Work to complete.
A – Using the calorimetry problem, explain why the methane was burned in the bomb and how the short answer then uses that result to find the energy of combustion of acetylene. Answer in one to three sentences.
B – Answer these questions from the calorimetry problem:
(i) How many grams of methane were burned?
(ii) What temperature increase did the acetylene sample produce?
(iii) What molar mass does the short answer use for acetylene?

The heat capacity of a bomb calorimeter was determined by burning \(6.79 \mathrm{~g}\) methane (energy of combustion \(=-802 \mathrm{~kJ} /\) \(\mathrm{mol} \mathrm{CH}_{4}\) ) in the bomb. The temperature changed by \(10.8^{\circ} \mathrm{C} .\) a. What is the heat capacity of the bomb? b. A \(12.6-\mathrm{g}\) sample of acetylene, \(\mathrm{C}_{2} \mathrm{H}_{2}\), produced a temperature increase of \(16.9^{\circ} \mathrm{C}\) in the same calorimeter. What is the energy of combustion of acetylene (in \(\mathrm{kJ} / \mathrm{mol}\) )?

Short Answer

Expert verified
The heat capacity of the bomb calorimeter is \(C_{bomb} = \frac{-802\text{ kJ/mol} \times \frac{6.79\text{ g}}{16.05 \text{ g/mol}}}{10.8^{\circ}\text{C}}\). The energy of combustion of acetylene is \(\frac{C_{bomb} \times 16.9 ^{\circ}\text{C}}{\frac{12.6\text{ g}}{26.04 \text{ g/mol}}}\).

The data.
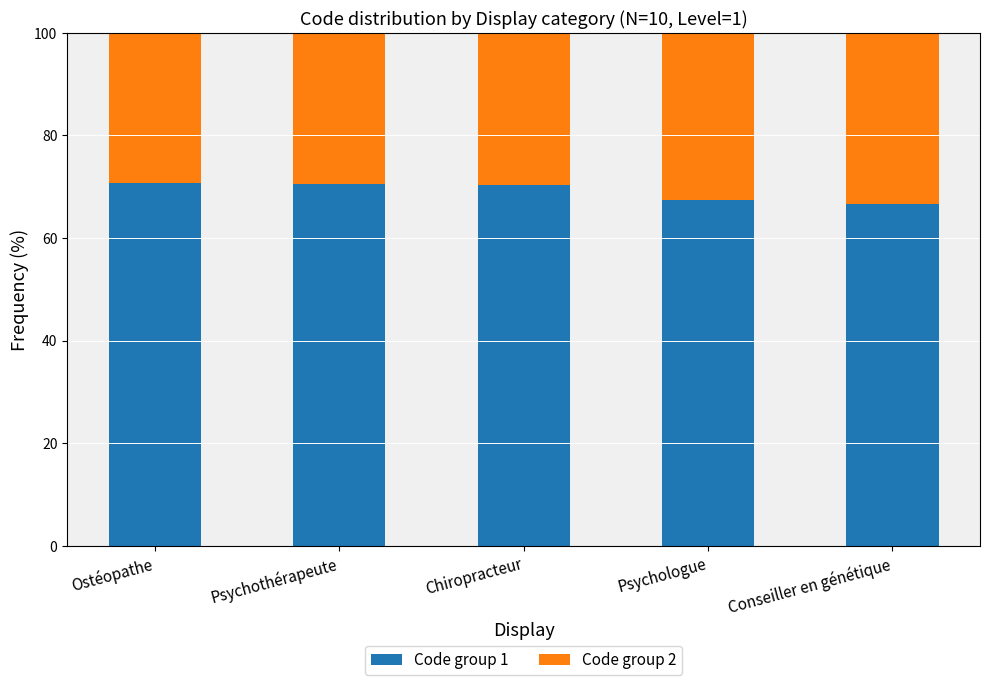

What is the minimum value for Code group 1?

66.7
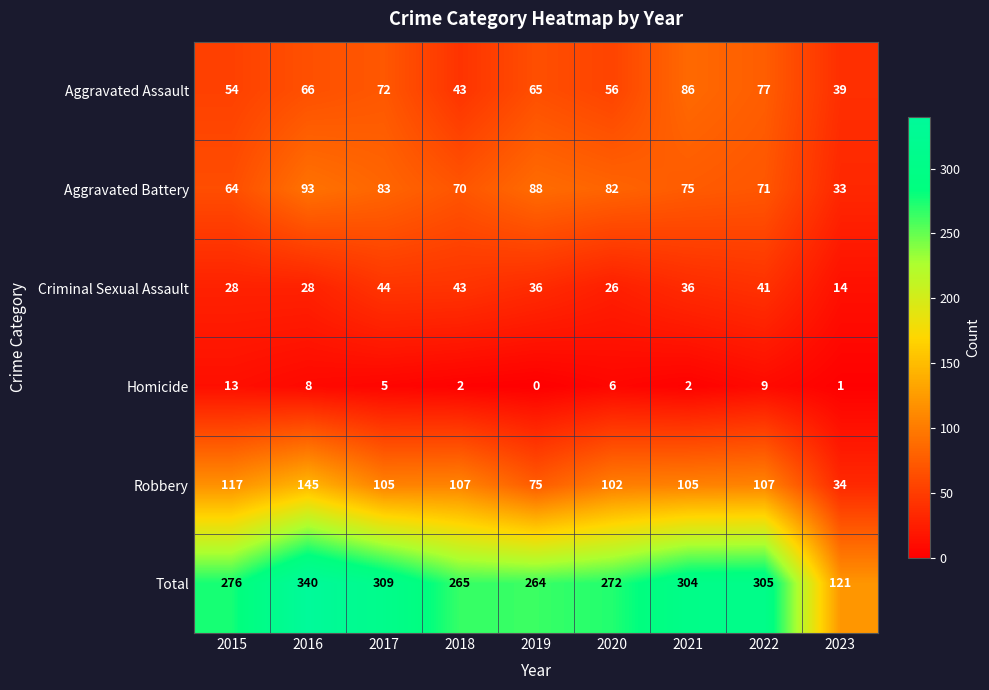

Where is Aggravated Assault nearest to the value 62?

2019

Solutions per task.
A – The 6.79 g of methane, with a known energy of combustion of −802 kJ/mol, was burned to determine the heat capacity of the bomb calorimeter. The short answer multiplies that heat capacity by acetylene's 16.9 °C temperature increase in the same calorimeter. It then divides by the moles of acetylene, 12.6 g over 26.04 g/mol.

B –
(i) 6.79 g
(ii) 16.9 °C
(iii) 26.04 g/mol